• [Фрагмент документа]
В детлитовском издании текст почти такой же[13]. Но в самиздатской копии он был совсем не такой:

 

« — Вы и правы и неправы, — задумчиво проговорил Рикошетников. — Конечно, сейчас острова не откроешь, и лайнеры пересекают Атлантику за пять дней точно по расписанию. Но знаете, Гена, океан остаётся океаном, и все моряки это понимают. Он так огромен… у него непонятный характер… с ним шутить нельзя. Даже гигантские атомные субмарины иной раз пропадают в нём без следа. Вспомните “Трешер”…

— Американскую подводную лодку Си-Си-Эн пятьсот девяносто три, исчезнувшую в прошлом году в Атлантическом океане? — уточнил Геннадий.

— Да, её. — Рикошетников, хотя и был в очередной раз поражён эрудицией своего юного знакомого, решил никак этого не проявлять, чтобы не выглядеть несолидно в глазах мальчика. — Сто двадцать девять членов экипажа пропали без вести, и никто не знает, что именно случилось на борту…

Они помолчали, отдавая дань уважения погибшим морякам далёкой державы.

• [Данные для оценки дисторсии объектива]
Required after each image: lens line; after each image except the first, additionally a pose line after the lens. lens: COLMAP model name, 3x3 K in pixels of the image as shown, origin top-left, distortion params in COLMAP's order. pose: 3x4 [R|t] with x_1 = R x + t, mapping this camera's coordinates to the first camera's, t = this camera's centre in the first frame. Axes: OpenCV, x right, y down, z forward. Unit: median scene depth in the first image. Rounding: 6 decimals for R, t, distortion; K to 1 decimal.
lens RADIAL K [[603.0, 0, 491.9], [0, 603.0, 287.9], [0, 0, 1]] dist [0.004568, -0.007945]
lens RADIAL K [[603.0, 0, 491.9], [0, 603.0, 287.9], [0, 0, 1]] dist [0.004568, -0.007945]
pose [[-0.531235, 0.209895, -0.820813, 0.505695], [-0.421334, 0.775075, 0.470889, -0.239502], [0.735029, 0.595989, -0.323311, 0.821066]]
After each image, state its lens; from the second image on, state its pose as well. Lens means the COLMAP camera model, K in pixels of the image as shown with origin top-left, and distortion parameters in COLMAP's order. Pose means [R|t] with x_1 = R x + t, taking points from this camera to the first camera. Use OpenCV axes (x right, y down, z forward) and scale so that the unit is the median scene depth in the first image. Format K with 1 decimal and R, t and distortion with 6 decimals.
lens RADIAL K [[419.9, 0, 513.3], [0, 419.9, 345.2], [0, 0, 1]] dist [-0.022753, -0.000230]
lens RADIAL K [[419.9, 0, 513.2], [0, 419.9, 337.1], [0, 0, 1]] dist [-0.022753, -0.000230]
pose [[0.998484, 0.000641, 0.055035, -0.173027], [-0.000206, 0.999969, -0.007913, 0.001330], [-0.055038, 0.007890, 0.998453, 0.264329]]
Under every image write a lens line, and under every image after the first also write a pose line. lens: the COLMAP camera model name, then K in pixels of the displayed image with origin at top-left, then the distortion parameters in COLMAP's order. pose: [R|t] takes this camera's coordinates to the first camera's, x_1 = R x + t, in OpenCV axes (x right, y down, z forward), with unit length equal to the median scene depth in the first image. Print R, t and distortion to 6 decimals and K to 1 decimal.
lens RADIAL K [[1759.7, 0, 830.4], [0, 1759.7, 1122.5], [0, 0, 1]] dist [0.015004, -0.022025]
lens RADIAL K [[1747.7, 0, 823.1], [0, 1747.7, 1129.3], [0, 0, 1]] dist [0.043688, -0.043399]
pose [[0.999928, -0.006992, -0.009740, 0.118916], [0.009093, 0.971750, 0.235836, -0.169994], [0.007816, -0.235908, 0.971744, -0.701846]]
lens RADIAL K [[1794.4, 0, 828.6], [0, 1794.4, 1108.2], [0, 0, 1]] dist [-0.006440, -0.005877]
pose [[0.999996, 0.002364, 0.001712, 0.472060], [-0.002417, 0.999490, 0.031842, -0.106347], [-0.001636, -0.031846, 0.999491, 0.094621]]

• [Набор заданий]
**1.** Выпишите в именительном падеже все имена собственные из реплики Рикошетникова, которая начинается словами «Вы и правы и неправы», в отрывке о разговоре Рикошетникова с Геннадием.
**2.** Ответьте по отрывку о разговоре Рикошетникова с Геннадием на вопросы:
(а) За сколько дней, по словам Рикошетникова, лайнеры пересекают Атлантику?
(б) Когда, по уточнению Геннадия, исчезла американская подводная лодка?
(в) Сколько членов экипажа пропали без вести?
**3.** Продолжите отрывок о разговоре Рикошетникова с Геннадием после его последнего предложения.
Материалы для работы не понадобятся.

• [Список ответов]
**1.** Атлантика, Гена, «Трешер».

**2.**
(а) За пять дней.
(б) В прошлом году.
(в) Сто двадцать девять.

**3.**
— Знаете, — продолжил начатую тему Рикошетников, — иной раз стоишь ночью на мостике, смотришь в море — и начинает какая-то чертовщина мерещиться… Кажется, что там, под тобой, на страшной глубине, есть какая-то совершенно неизвестная и недоступная человеческому воображению жизнь…»[14]

 

Что именно в этом тексте вывело из себя цензуру — видно, что называется, невооружённым глазом. Не имеют права советские люди — будь то капитан научно-исследовательского корабля или школьник-пионер — выражать сочувствие проклятым международным империалистам вообще, а по столь вызывающе выглядящему поводу, как гибель американской атомной подводной лодки, — тем более. Единственное, что они имеют право в подобной ситуации делать, — демонстрировать бурную и неприкрытую радость. То бишь злорадство. Ну а если автор не желает принуждать своих персонажей вести себя подобно нравственным уродам, то никакими иными мы ему их показывать не позволим. Поэтому и отправились эти шесть проникнутых «скрытым антисоветзмом» фраз под цензорский нож. Равно как и следовавшая за этим пассажем шуточка про отсутствующего милиционера — и ещё несколько подобных «кукишей из кармана», выловленных бдительным цензором из дальнейших глав.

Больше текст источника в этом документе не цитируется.